# Exercise 1.08: Comparison of ASK and BPSK

The bit error probabilities of  "Amplitude Shift Keying"  $\rm (ASK)$  and  "Binary Shift Keying"  $\rm (BPSK)$  modulation are often given by the following two equations:

$$p_{\rm ASK} = \ {\rm Q}\left ( \sqrt{\frac{E_{\rm B}}{N_0 }} \hspace{0.1cm}\right ) = \ {1}/{2}\cdot {\rm erfc}\left ( \sqrt{\frac{E_{\rm B}}{2 \cdot N_0 }} \right ),$$
$$p_{\rm BPSK} = \ {\rm Q}\left ( \sqrt{\frac{2 \cdot E_{\rm B}}{N_0 }} \hspace{0.1cm}\right ) = \ {1}/{2}\cdot {\rm erfc}\left ( \sqrt{\frac{E_{\rm B}}{ N_0 }} \right ).$$

These equations are evaluated in the attached table.  The following applies:

• $E_{\rm B}$  indicates the average energy per bit.
• $N_{0}$  is the noise power density.
• There is a fixed relationship between the error functions  ${\rm Q}(x)$  and  ${\rm erfc}(x)$.

It should be noted that these equations do not apply in general,  but only under certain idealized conditions.  These conditions are to be worked out in this exercise.

Notes:

### Questions

1

What is the relationship between  ${\rm Q}(x)$  and  ${\rm erfc}(x)$?

Information supplied:
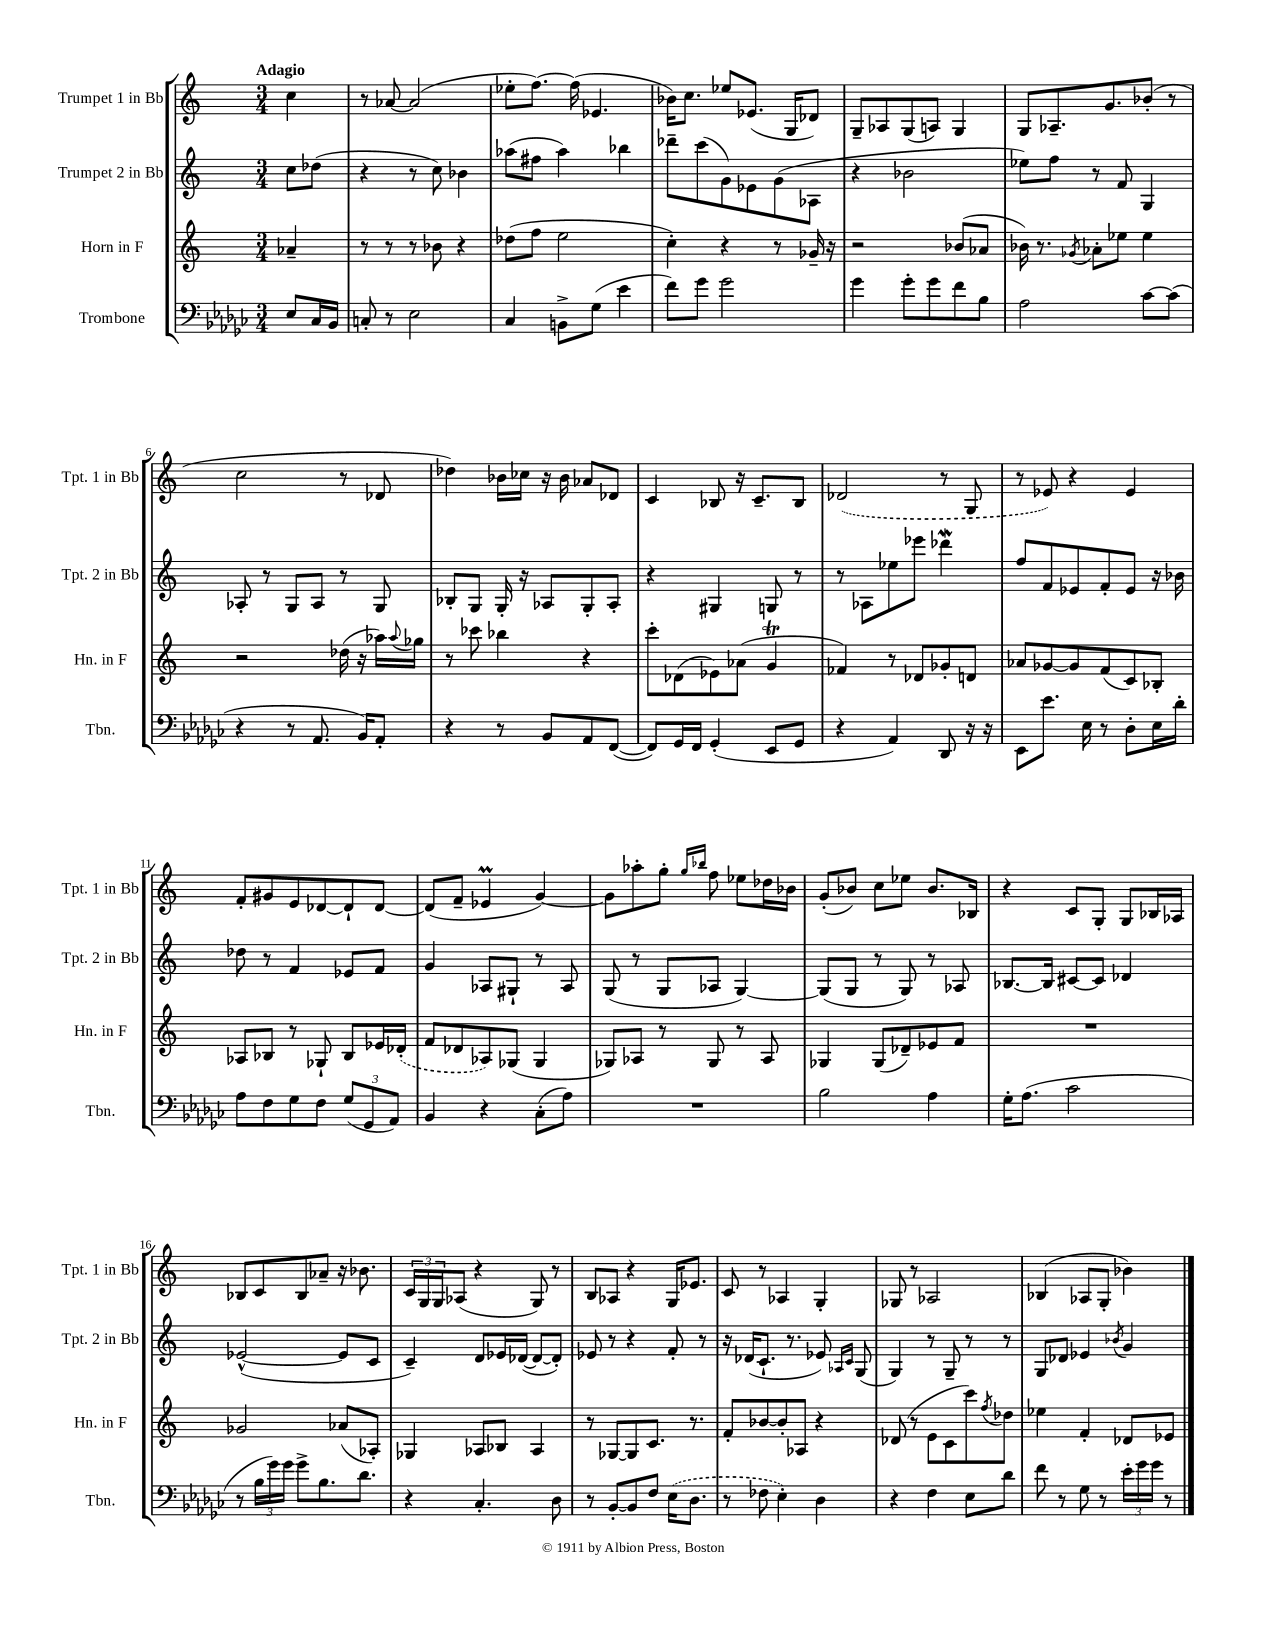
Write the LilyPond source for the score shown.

Task prompt: Extend the exercise comparing ASK and BPSK above, continuing after its final sentence.

Final result:
 ${\rm Q}(x)= 2 \cdot{\rm erfc}(x)$, ${\rm Q}(x)= 0.5 \cdot{\rm erfc}(x)/\sqrt{2})$, ${\rm erfc}(x)= 0.5 \cdot{\rm Q}(x)/\sqrt{2})$.

2

When do the given equations for the error probability apply?

 They apply only to the AWGN channel. They apply only to the matched filter receiver  (or variants). The equations take into account intersymbol interfering. The equations apply only to rectangular signals.

3

What are the error probabilities for  $10 \cdot \lg \ E_{\rm B}/N_{0} = 12\, \rm dB$?

 $p_{\rm ASK} \ = \$ $\ \cdot 10^{-4}$ $p_{\rm BPSK} \ = \$ $\ \cdot 10^{-8}$

4

What are the error probabilities for  $E_{\rm B}/N_{0} = 8$?

 $p_{\rm ASK} \ = \$ $\ \cdot 10^{-2}$ $p_{\rm BPSK} \ = \$ $\ \cdot 10^{-4}$

5

The error probability should not exceed  $10^{-8}$.  What is the required  $10 \cdot \lg \ E_{\rm B}/N_{0}$  for ASK?

 $(E_{\rm B}/N_{0})_{\rm min} \ = \$ $\ \rm dB$

### Solution

#### Solution

(1)  It is already obvious from the equations on the information page that  solution 2  is correct.  The defining equations are:

$$\rm Q ({\it x}) = \ \frac{\rm 1}{\sqrt{\rm 2\pi}}\int_{\it x}^{+\infty}\rm e^{\it -u^{\rm 2}/\rm 2}\,d \it u \hspace{0.05cm},$$
$$\rm erfc ({\it x}) = \ \frac{\rm 2}{\sqrt{\rm \pi}}\int_{\it x}^{+\infty}\rm e^{\it -u^{\rm 2}}\,d \it u \hspace{0.05cm}.$$
• By simple substitutions,  the above relationship can be easily proved:
$${\rm Q} ( x) = 1/2 \cdot {\rm erfc} (x/\sqrt{2}) \hspace{0.05cm}.$$

(2)  The  first two solutions  are correct:

• The equations are valid only for the AWGN channel and for an optimal binary receiver,  for example,  according to the matched filter approach.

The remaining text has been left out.